» **Stored items**:
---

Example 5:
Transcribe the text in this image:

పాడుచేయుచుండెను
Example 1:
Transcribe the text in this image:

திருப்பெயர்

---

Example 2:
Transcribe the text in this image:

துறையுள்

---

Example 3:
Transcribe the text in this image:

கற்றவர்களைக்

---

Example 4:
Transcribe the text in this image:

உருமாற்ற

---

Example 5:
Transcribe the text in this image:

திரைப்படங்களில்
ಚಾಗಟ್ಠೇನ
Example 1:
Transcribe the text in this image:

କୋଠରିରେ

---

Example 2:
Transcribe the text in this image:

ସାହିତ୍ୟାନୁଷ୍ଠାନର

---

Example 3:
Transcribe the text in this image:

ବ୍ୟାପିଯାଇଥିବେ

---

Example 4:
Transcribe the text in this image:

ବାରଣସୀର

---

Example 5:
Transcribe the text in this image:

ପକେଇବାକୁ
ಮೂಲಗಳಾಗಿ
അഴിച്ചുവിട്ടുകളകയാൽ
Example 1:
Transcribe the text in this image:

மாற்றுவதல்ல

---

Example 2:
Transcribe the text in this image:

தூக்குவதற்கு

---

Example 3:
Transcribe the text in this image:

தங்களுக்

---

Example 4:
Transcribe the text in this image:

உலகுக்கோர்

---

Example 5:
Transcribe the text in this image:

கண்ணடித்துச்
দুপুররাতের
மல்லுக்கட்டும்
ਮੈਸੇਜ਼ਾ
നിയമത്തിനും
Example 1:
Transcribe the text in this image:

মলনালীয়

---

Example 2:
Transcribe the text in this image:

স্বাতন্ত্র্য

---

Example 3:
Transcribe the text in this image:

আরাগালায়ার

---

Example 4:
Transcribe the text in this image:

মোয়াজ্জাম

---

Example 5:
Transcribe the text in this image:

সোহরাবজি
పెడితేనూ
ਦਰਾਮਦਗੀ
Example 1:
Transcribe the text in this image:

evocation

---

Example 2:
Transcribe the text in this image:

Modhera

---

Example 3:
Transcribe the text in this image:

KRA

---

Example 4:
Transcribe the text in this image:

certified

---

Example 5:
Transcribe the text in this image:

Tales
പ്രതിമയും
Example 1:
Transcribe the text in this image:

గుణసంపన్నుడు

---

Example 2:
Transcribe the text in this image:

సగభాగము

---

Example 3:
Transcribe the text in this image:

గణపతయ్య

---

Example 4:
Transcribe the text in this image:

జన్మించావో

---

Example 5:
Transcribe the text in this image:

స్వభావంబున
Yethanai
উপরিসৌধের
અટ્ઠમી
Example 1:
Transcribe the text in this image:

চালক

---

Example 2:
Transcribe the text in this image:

» **PROBLEM DETAILS**: Go through the entries above and reproduce each one exactly.

» **WRITTEN ANSWER**:
---

Example 5:
Transcribe the text in this image:

పాడుచేయుచుండెను
Example 1:
Transcribe the text in this image:

திருப்பெயர்

---

Example 2:
Transcribe the text in this image:

துறையுள்

---

Example 3:
Transcribe the text in this image:

கற்றவர்களைக்

---

Example 4:
Transcribe the text in this image:

உருமாற்ற

---

Example 5:
Transcribe the text in this image:

திரைப்படங்களில்
ಚಾಗಟ್ಠೇನ
Example 1:
Transcribe the text in this image:

କୋଠରିରେ

---

Example 2:
Transcribe the text in this image:

ସାହିତ୍ୟାନୁଷ୍ଠାନର

---

Example 3:
Transcribe the text in this image:

ବ୍ୟାପିଯାଇଥିବେ

---

Example 4:
Transcribe the text in this image:

ବାରଣସୀର

---

Example 5:
Transcribe the text in this image:

ପକେଇବାକୁ
ಮೂಲಗಳಾಗಿ
അഴിച്ചുവിട്ടുകളകയാൽ
Example 1:
Transcribe the text in this image:

மாற்றுவதல்ல

---

Example 2:
Transcribe the text in this image:

தூக்குவதற்கு

---

Example 3:
Transcribe the text in this image:

தங்களுக்

---

Example 4:
Transcribe the text in this image:

உலகுக்கோர்

---

Example 5:
Transcribe the text in this image:

கண்ணடித்துச்
দুপুররাতের
மல்லுக்கட்டும்
ਮੈਸੇਜ਼ਾ
നിയമത്തിനും
Example 1:
Transcribe the text in this image:

মলনালীয়

---

Example 2:
Transcribe the text in this image:

স্বাতন্ত্র্য

---

Example 3:
Transcribe the text in this image:

আরাগালায়ার

---

Example 4:
Transcribe the text in this image:

মোয়াজ্জাম

---

Example 5:
Transcribe the text in this image:

সোহরাবজি
పెడితేనూ
ਦਰਾਮਦਗੀ
Example 1:
Transcribe the text in this image:

evocation

---

Example 2:
Transcribe the text in this image:

Modhera

---

Example 3:
Transcribe the text in this image:

KRA

---

Example 4:
Transcribe the text in this image:

certified

---

Example 5:
Transcribe the text in this image:

Tales
പ്രതിമയും
Example 1:
Transcribe the text in this image:

గుణసంపన్నుడు

---

Example 2:
Transcribe the text in this image:

సగభాగము

---

Example 3:
Transcribe the text in this image:

గణపతయ్య

---

Example 4:
Transcribe the text in this image:

జన్మించావో

---

Example 5:
Transcribe the text in this image:

స్వభావంబున
Yethanai
উপরিসৌধের
અટ્ઠમી
Example 1:
Transcribe the text in this image:

চালক

---

Example 2:
Transcribe the text in this image:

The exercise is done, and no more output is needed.